**Exercise objective**
Could you reproduce, word for word, everything below from the line containing "left ankle: (263, 477)" down to the line containing "left wrist: (251, 242)", with both of those lines included and no others?

Top of Entries shown

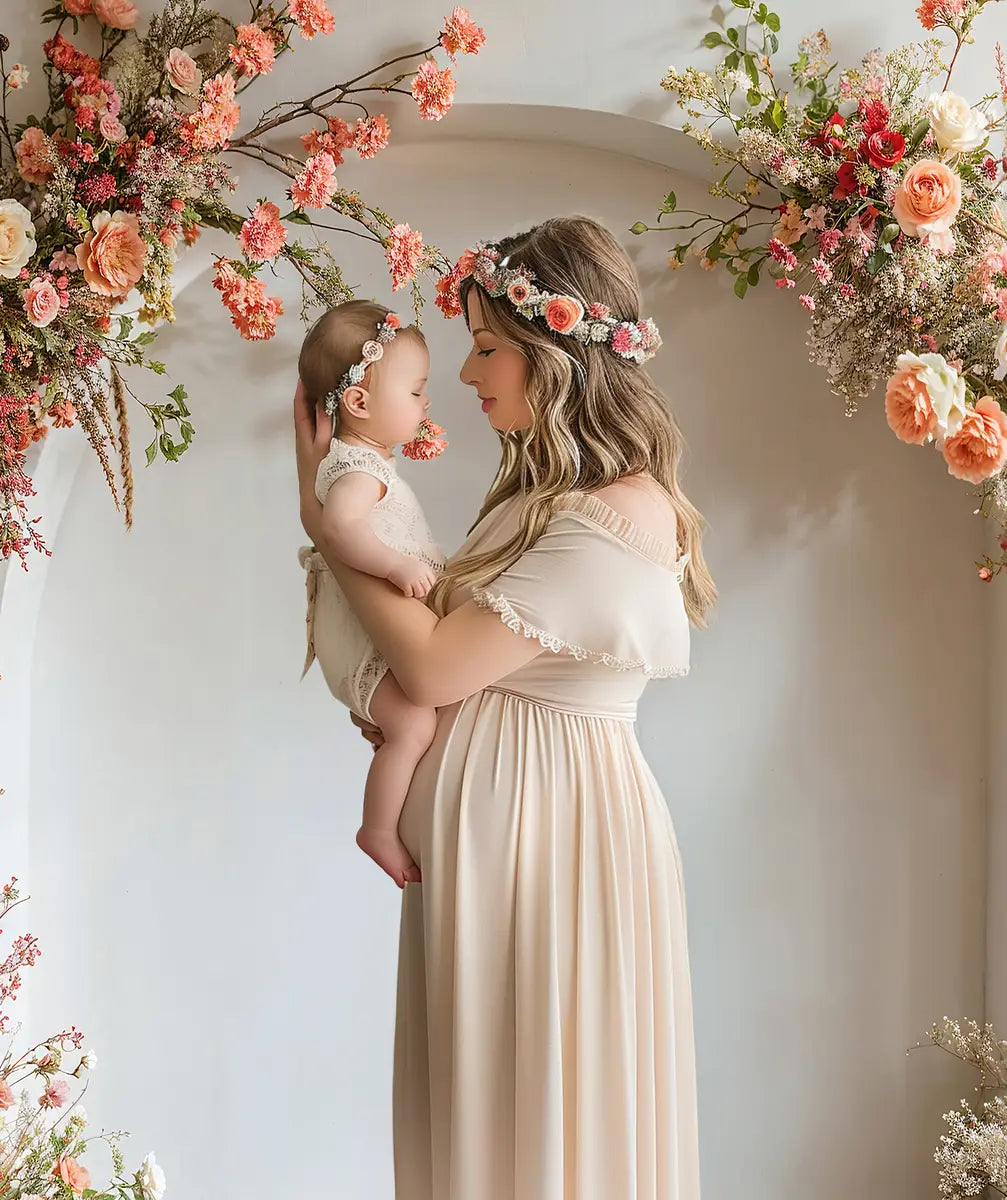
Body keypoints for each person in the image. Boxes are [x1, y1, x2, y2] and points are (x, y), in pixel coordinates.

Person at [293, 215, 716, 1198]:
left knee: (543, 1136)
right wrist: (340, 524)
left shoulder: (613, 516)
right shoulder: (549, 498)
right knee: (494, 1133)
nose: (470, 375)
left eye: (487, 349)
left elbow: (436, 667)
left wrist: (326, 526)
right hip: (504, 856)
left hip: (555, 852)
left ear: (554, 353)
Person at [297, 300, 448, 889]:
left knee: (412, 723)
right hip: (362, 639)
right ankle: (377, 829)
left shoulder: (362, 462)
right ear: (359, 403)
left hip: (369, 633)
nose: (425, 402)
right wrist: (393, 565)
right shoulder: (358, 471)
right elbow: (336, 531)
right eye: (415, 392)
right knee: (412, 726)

Bottom of Entries shown
Top of Entries shown

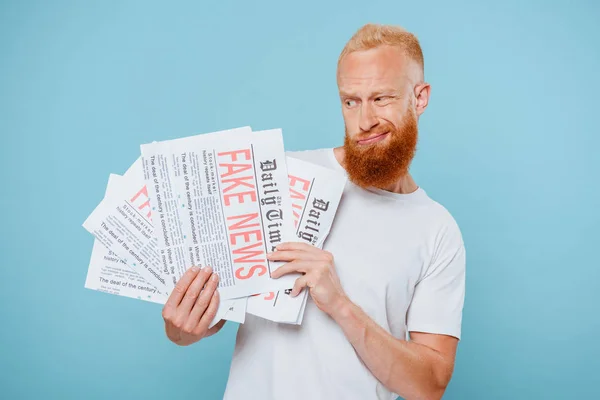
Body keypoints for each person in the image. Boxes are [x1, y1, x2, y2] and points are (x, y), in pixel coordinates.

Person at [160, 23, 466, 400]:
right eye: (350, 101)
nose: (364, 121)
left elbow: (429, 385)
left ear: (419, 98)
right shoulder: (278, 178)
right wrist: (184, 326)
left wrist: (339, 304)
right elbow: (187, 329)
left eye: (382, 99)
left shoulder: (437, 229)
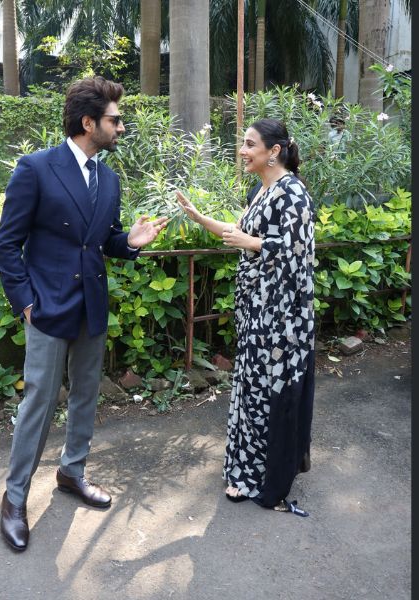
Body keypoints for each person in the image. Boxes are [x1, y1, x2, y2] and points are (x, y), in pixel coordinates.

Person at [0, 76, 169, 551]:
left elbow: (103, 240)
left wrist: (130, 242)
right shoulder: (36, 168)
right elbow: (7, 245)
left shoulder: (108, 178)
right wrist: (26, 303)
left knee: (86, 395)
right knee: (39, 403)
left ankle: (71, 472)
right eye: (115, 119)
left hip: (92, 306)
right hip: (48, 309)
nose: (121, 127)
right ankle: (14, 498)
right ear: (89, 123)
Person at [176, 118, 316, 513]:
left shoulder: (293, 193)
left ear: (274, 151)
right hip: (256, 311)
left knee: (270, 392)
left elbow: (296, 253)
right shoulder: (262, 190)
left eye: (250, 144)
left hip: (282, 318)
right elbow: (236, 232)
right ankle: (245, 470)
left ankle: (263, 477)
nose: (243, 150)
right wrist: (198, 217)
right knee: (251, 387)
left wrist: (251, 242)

Bottom of Entries shown

**Reply to the task**
left ankle: (263, 477)
nose: (243, 150)
right wrist: (198, 217)
right knee: (251, 387)
left wrist: (251, 242)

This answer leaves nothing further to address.